How to Rent Out a Room for Airbnb

If you’re looking for a simple way to get started in real estate investing but don’t have the cash to purchase a new property, Airbnb may be the way to go. Plus, by renting out a single room in your home, you won’t have nearly the added expenses or need to worry about any capital gains taxes when you go to sell, as you would with a long-term rental house or apartment.


Aside from getting started in real estate, by renting out a room for Airbnb, you may also be able to generate extra cash, pay off your mortgage more quickly, and meet interesting people from around the country — or the globe.

Things to consider

First, make sure renting a room in your home is legal in your community. Your city may require a business license in order to do so and will likely require that you pay occupancy taxes on any income you make as a result. Along with local taxes, you’ll need to pay federal income tax — but you also get to deduct any associated expenses.


If you have a homeowner’s association, make sure renting out a room is allowed and/or what rules apply when doing so. If you’re renting a house or apartment, check with your landlord before posting the room. Not doing so could result in a breach of your lease agreement and be grounds for your eviction.


It’s also a good idea to work with your homeowner’s insurance agent to get an additional rider on your policy that addresses renting out a room in your home via Airbnb or another short-term rental service. Although Airbnb provides a liability insurance policy, it won’t cover theft.

Getting your home ready

Now that you’ve decided renting a room on Airbnb is right for you, it’s time to get your home ready for a short-term tenant. While you’re just renting out a room in your home, you also need to prep common areas like a bathroom, kitchen, or maybe a living area depending on how you decide to word your ad. There’s no need to spend much time on these common areas, as long as they’re tidy, clean and accessible.


Spend a bit more time on the room you plan to rent. Invest in a nice set of sheets — several if you plan to rent it several nights in a row to different tenants — and even consider a new mattress if yours is particularly dated. Get rid of any clutter, and keep decor simple and sleek.  

Marketing your room

Once your space is spotless, snap some great photos of your entire home — not just the room you’ll be renting. Consider hiring a professional photographer experienced in real estate photography. Photos are one of the first things a guest views when determining whether to rent your space, so show off the unique aspects of your home, including any special touches such as morning coffee, soaps and shampoos or access to outdoor spaces or firepits.

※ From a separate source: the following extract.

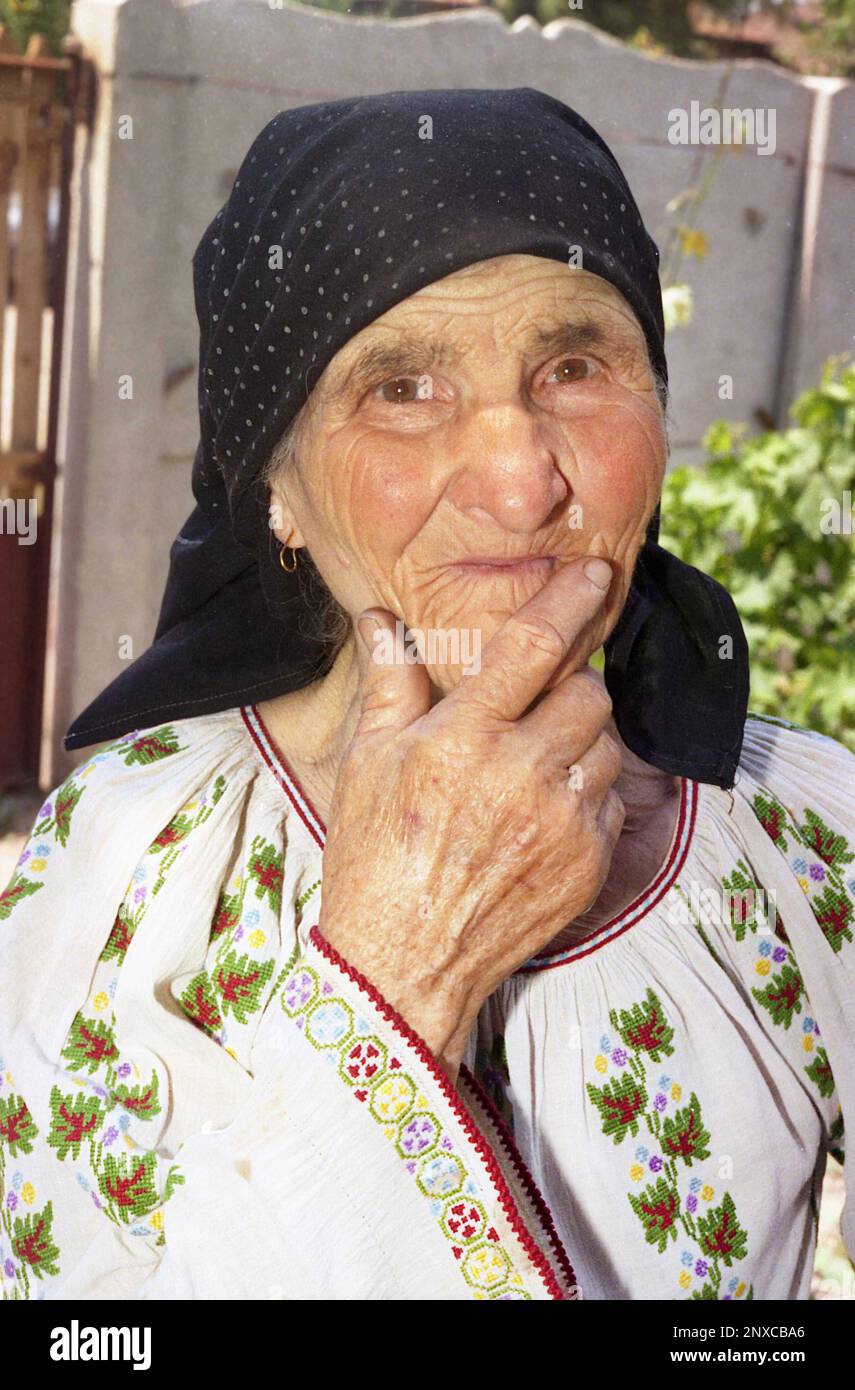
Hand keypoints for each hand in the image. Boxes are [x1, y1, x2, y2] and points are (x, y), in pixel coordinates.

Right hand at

Now, write your room’s description. Start with a title that grabs attention and speaks to the type of guest you anticipate will be interested in your space. After all, they won’t see your full description unless the title attracts them enough to read more. In your full description, be sure to mention any amenities you provide — like access to laundry, an iron, or bottle opener.


The key is to manage your guests’ expectations. While you should absolutely talk up the great things about your home and your friendliness as a host, you should also be upfront about any shortfalls of your home. This might include difficult parking, a chilly basement room, or the distance to local entertainment. If they know about these issues going into the stay, they may find them acceptable. If they expect a perfect place and are surprised when they don’t find that, however, you’re likely to get a negative review and fewer guests as a result.

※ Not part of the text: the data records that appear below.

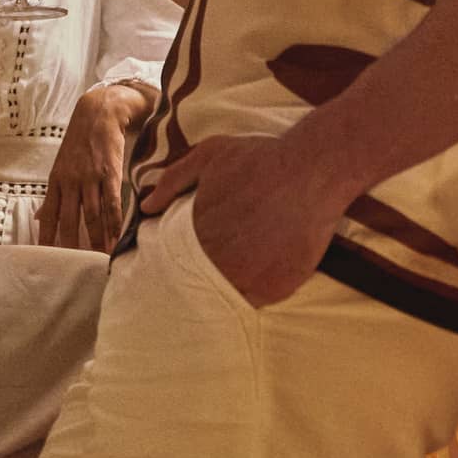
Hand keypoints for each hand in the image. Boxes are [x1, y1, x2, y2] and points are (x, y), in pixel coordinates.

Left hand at [39, 83, 151, 251]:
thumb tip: (40, 218)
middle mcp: (72, 180)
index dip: (48, 237)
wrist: (99, 112)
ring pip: (93, 214)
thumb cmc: (79, 142)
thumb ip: (53, 196)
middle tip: (76, 266)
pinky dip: (115, 222)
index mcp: (57, 180)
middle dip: (73, 244)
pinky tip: (117, 236)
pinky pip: (113, 202)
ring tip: (100, 257)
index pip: (50, 215)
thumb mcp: (60, 167)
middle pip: (71, 219)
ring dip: (98, 238)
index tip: (47, 258)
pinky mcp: (110, 172)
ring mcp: (91, 177)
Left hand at [142, 130, 352, 306]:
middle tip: (217, 261)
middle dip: (202, 273)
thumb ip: (172, 181)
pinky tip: (259, 274)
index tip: (189, 254)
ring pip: (225, 293)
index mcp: (196, 234)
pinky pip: (255, 300)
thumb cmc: (260, 160)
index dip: (181, 259)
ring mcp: (248, 279)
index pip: (176, 259)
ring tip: (236, 271)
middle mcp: (218, 262)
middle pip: (199, 280)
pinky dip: (254, 291)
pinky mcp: (276, 288)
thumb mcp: (208, 157)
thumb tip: (146, 207)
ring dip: (225, 285)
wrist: (312, 170)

Determine your check-in process

After they book, guests will want to know how they’ll check in to your place. If you don’t have a busy schedule, you may wish to greet your guests in-person. But, if you come and go frequently, you may be best served by investing in a portable key lockbox or a digital keyless entry system. This allows guests to check it at their convenience.

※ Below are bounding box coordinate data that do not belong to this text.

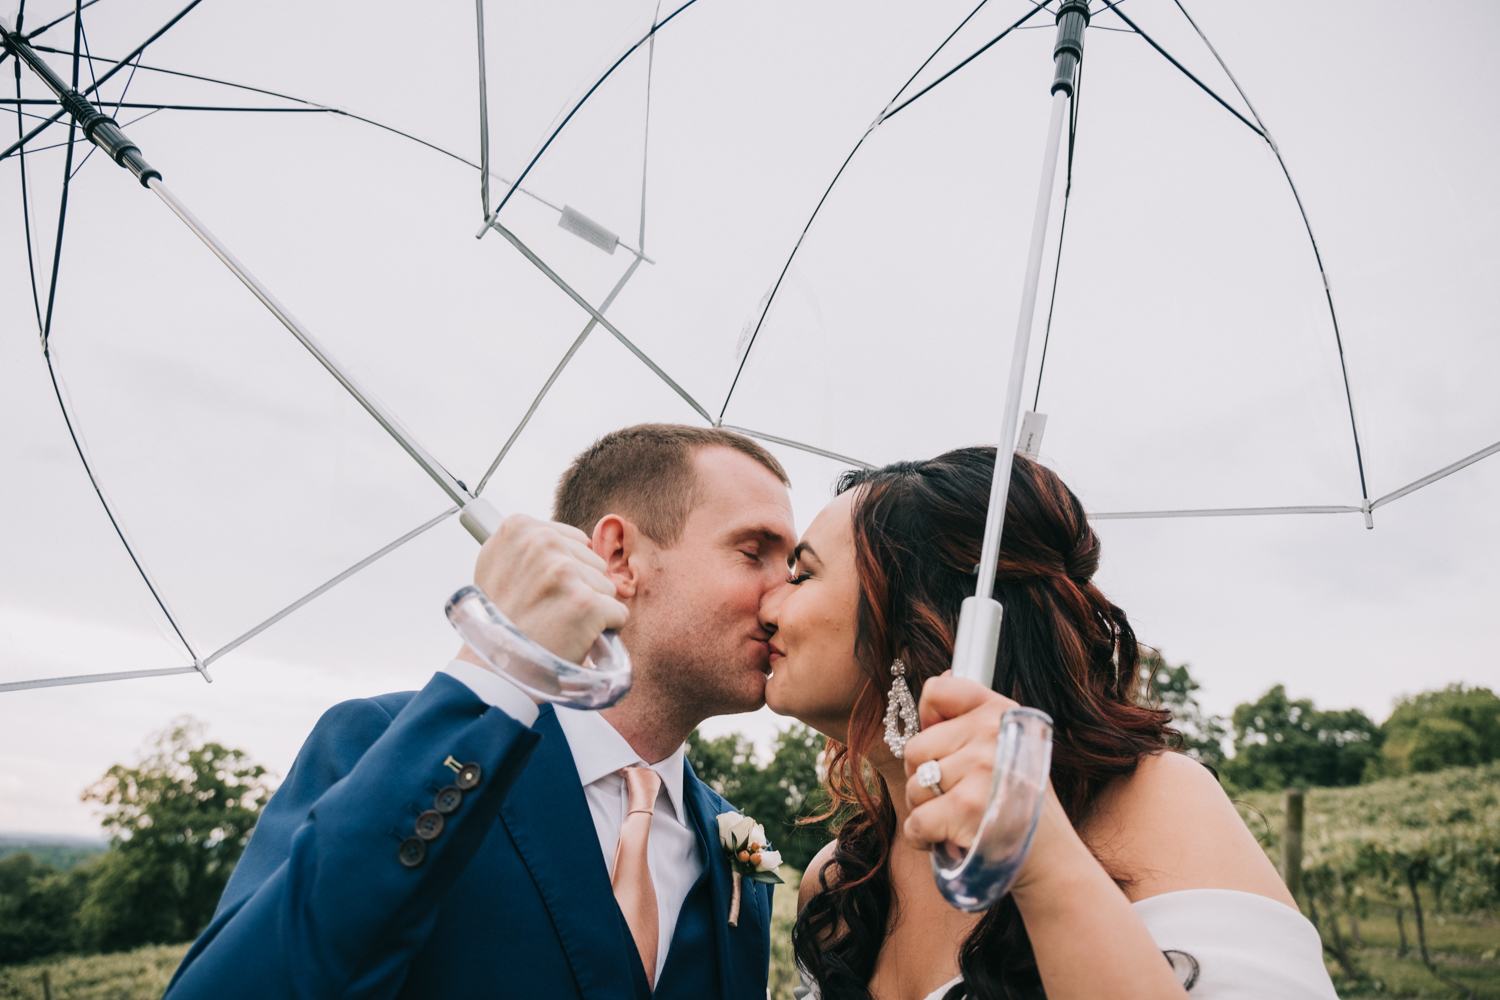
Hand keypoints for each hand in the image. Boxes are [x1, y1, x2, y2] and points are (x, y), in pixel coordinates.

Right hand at [468, 514, 627, 666]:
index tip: (538, 592)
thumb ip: (531, 548)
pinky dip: (604, 631)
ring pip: (607, 588)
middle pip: (593, 562)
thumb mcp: (499, 567)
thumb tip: (578, 540)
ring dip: (589, 610)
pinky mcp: (586, 602)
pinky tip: (573, 638)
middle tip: (545, 612)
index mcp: (519, 528)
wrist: (493, 671)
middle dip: (578, 589)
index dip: (562, 573)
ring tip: (554, 625)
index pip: (574, 541)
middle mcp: (542, 542)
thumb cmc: (498, 624)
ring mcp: (564, 571)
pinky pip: (618, 614)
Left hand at [901, 673, 1017, 848]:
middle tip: (954, 795)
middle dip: (924, 779)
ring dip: (926, 811)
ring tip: (958, 818)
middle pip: (915, 749)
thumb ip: (971, 716)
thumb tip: (939, 677)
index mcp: (1000, 712)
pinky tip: (949, 839)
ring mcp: (981, 769)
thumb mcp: (1009, 746)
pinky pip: (915, 821)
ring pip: (913, 787)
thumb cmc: (1019, 801)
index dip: (928, 722)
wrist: (1050, 858)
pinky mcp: (966, 808)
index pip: (936, 692)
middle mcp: (992, 733)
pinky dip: (923, 838)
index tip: (943, 746)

You’ll also want to write up some very specific instructions on how to find your home and access the lockbox or keyless entry. Taking some time to perfect these instructions will save you from panicked phone calls and lots of messages.

Staying safe

Since you’ll be letting complete strangers stay in your home, your personal safety should take priority. Although it’s not feasible to background check each guest, there are some steps you can take to ensure your guest isn’t dangerous. One option is to have Airbnb verify their identity by having guests upload a valid government-issued ID or connecting a Facebook, Google+, or LinkedIn account to an Airbnb account. While these aren’t fail-safe, they can add an extra layer of protection.


As a host, you also have the option of declining a reservation or even cancelling a booking if the guest doesn’t have sufficient reviews to ease your concerns. You may also wish to do some internet sleuthing.


You’ll also want to protect your property by stashing anything of large value in cabinets with a lock or a safe. While you may plan to be in the home anytime your guest is, this is still good practice and can give you a bit of peace of mind. Best not to give guests the opportunity.

Is Airbnb right for you?

Renting out a room for Airbnb isn’t right for everyone — particularly if you have a family or young children. However, many find Airbnb a fun, simple opportunity to take on a small real estate investment side hustle and meet people from all over the world.


If you’re on the fence, try it a time or two — then open up your home for more dates if all goes well.